インジェクションに限らずキャブレターもそうですが、スロットルを急開して加速を行おうとする際には必ずエンジン側が要求するガソリン量を増やしてやらなければ、空燃費は極端に薄い方向に振れます。
開けても回転が上がっていかなかったり、エンジンによってはアクセルを開けてもそのままエンジンが息をついて失速してしまったりもします。
一般的にはキャブレターの場合は加速ポンプ。インジェクションの場合は加速増量設定を行ってそれに対応しています。
キャブレターが主体の時代の2輪では、加速ポンプはともかく加速増量と言う表現は馴染みが無いかも知れませんが、アクセル開度やマニホールド圧力が短い単位時間あたりに急激に変化した際に、通常の量の噴射量に対して予め設定した倍数で噴射量を増加させるという機能ですので、概念としては加速ポンプと同じです。
これは、弊社Jで加速増量の噴射量を変化させながら吹かしてみた際の動画です。
ちなみに、ベースマップに関しては既にパーシャル走行や巡航中でのセッティングは済んでいる状態で、普通にゆっくりアクセルを開け閉めして走行する分には各開度、回転数での空燃費は適正になっています。

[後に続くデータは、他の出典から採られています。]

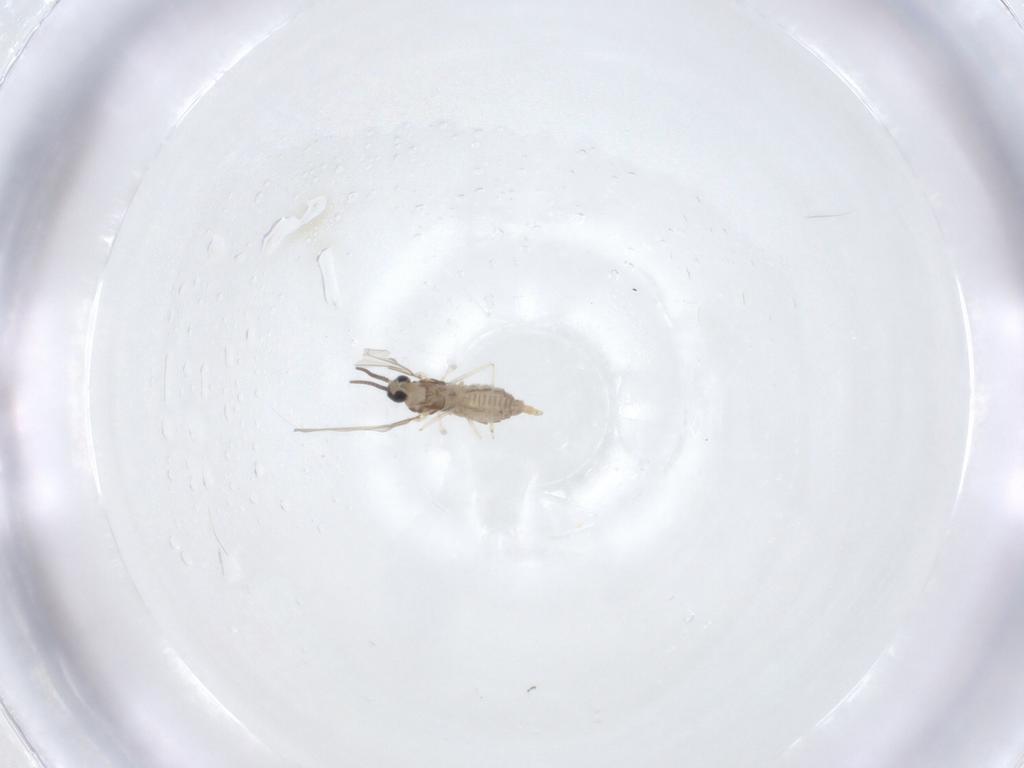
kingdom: Animalia
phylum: Arthropoda
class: Insecta
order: Diptera
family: Cecidomyiidae
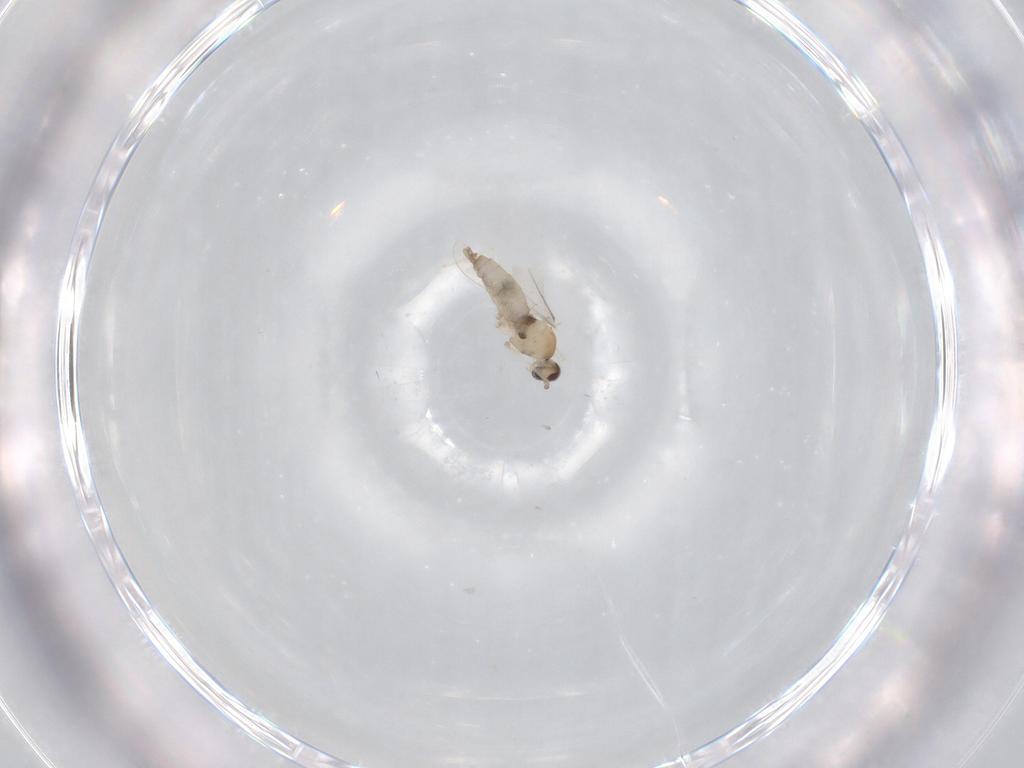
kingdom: Animalia
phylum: Arthropoda
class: Insecta
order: Diptera
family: Cecidomyiidae
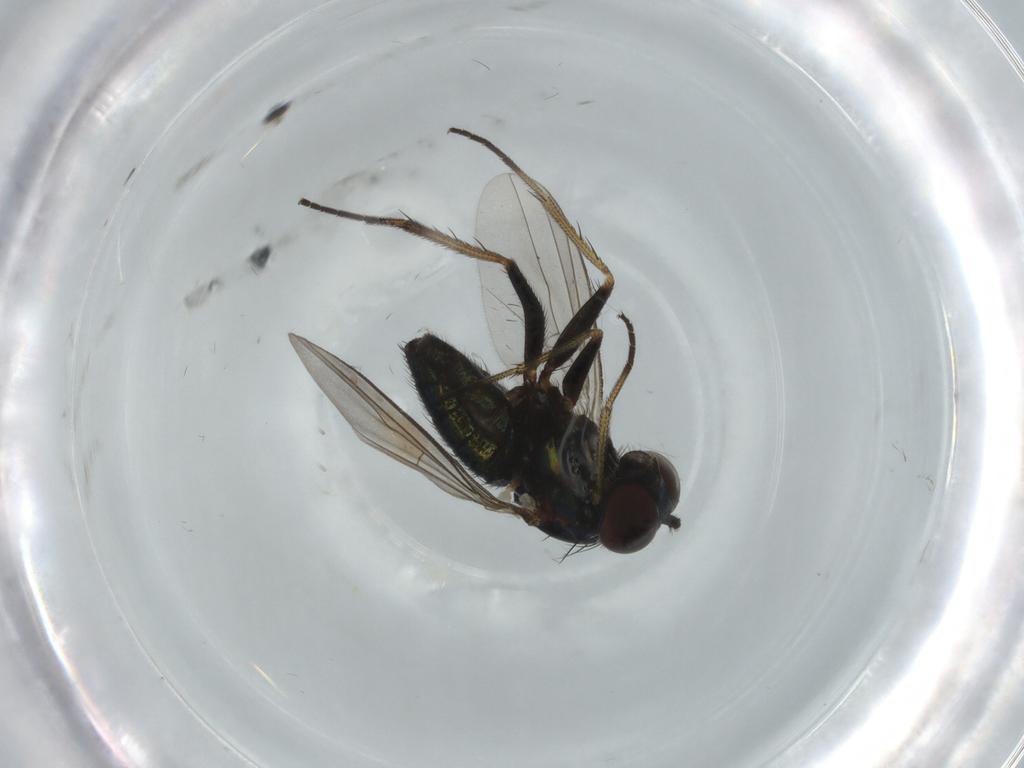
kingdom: Animalia
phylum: Arthropoda
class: Insecta
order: Diptera
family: Dolichopodidae
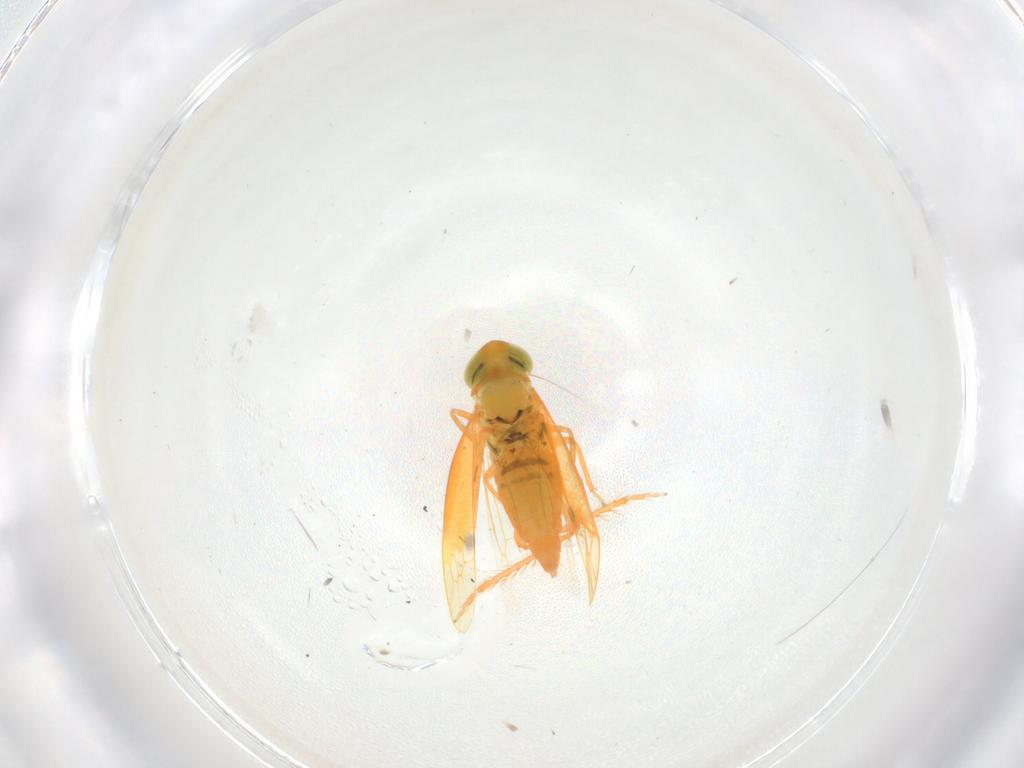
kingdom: Animalia
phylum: Arthropoda
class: Insecta
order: Hemiptera
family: Cicadellidae
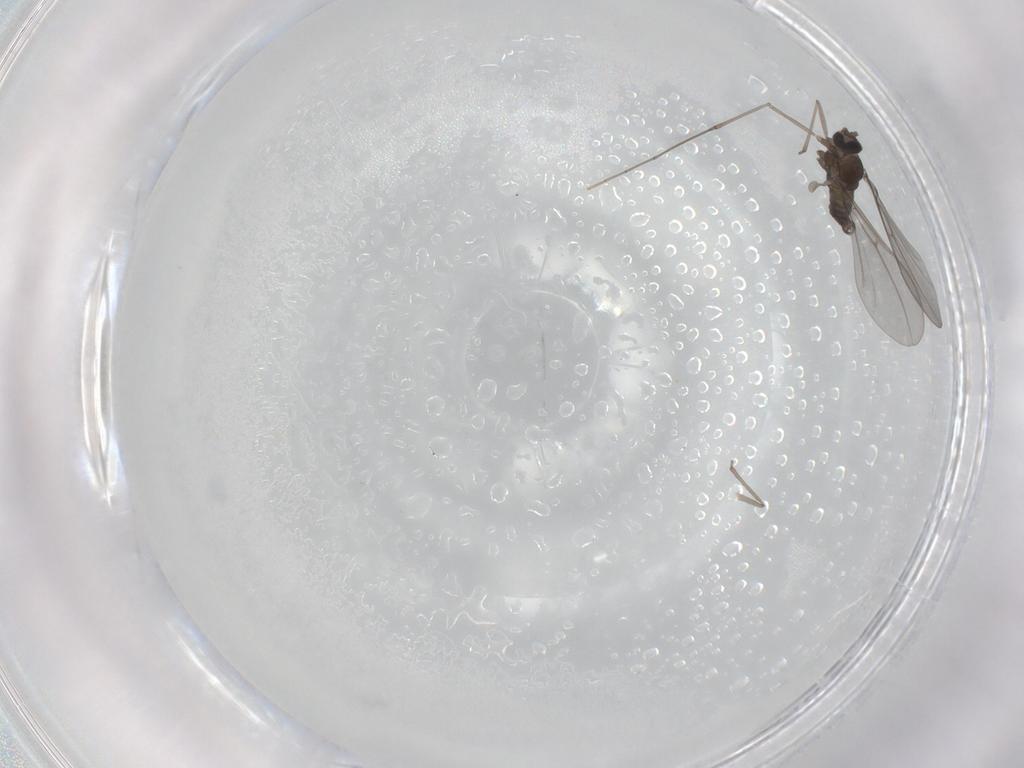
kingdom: Animalia
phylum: Arthropoda
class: Insecta
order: Diptera
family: Cecidomyiidae
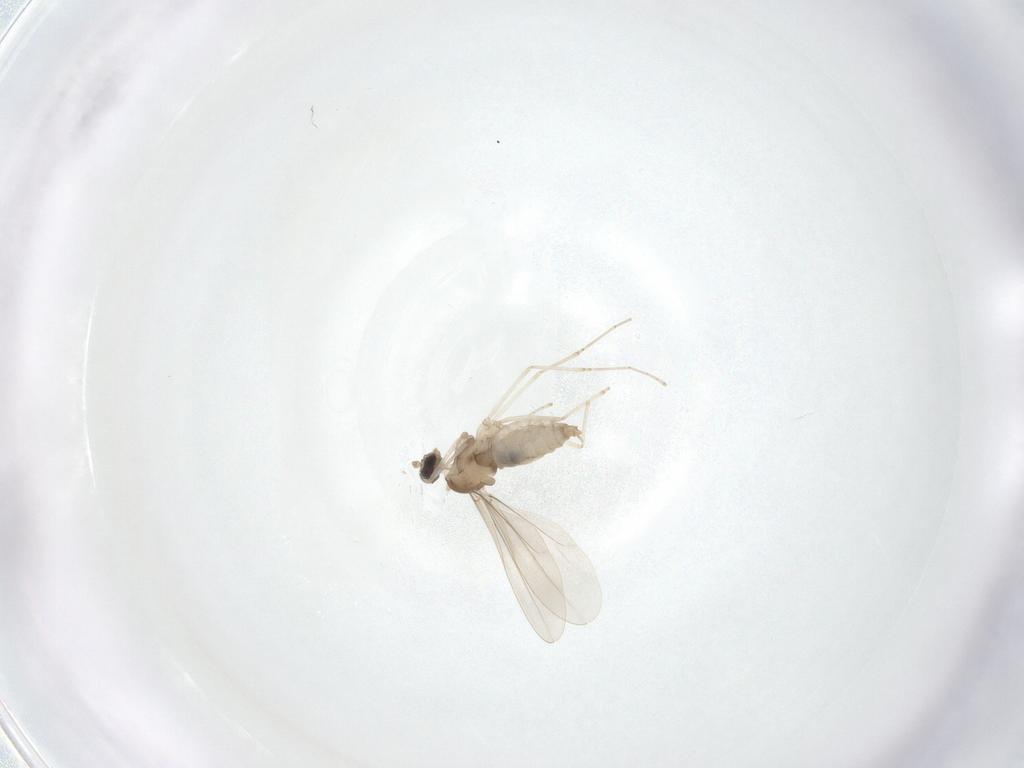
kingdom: Animalia
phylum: Arthropoda
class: Insecta
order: Diptera
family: Cecidomyiidae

既に暖機は終了している状態ですが、アイドリングではほぼ理想空燃費14.7に近い状態で、そこから素早くアクセルを開けても弾けるように回転は追いついてきます。
これを次に補正噴射量を絞ってやると、多少回転に合わせた開け方をしないとレスポンスが落ちた様になり、更に絞ってやると急に開くと全くついてこない様になります。
動作では最後に絞った噴射量を一気に最初の設定に戻していますので、元の様に吹ける様になっているのがわかります。
キャブの加速ポンプもそうですが、加速増量設定を上手く使ってやると、アクセル開度をさほど大きく変化させない巡航中や軽負荷運転時の空燃費はそれなりにしてやって、加速が必要な時は燃料を増やしてレスポンスとパワーを両立させてやる事が出来ます。
それではさて、加速ポンプの装備されないキャブレターの場合はどうするかと言うと、ある程度使い方によってベースのセッティングを変更する事で対処します。
例えば街乗りと高速のツーリングが重視の使い方をするのであれば、それなりについてくる程度に中間域で濃過ぎないセッティングを。
スポーツ走行をしたり、レスポンスとトルク感を優先したい場合は、予め中間常用域も濃くといった具合です。
我々が加速ポンプの無いCRキャブをセッティングする場合に、必ず走り方や使用方法をユーザーに尋ねるのはそれが理由です。
使い方に対してのセッティングの匙加減を切り分ける事で、ストリートでも使える様に対処しています。
ちなみに、昔のスーパーバイク時代のCRキャブレターセッティングは、ライダーの開けっぷりが悪いと走っているうちにプラグが煤けて吹けが悪くなってしまう程濃いものでした。当然その状態で街乗りなんかしようものなら、燃焼室もプラグも真っ黒になって使えたものでは無かったでしょうね。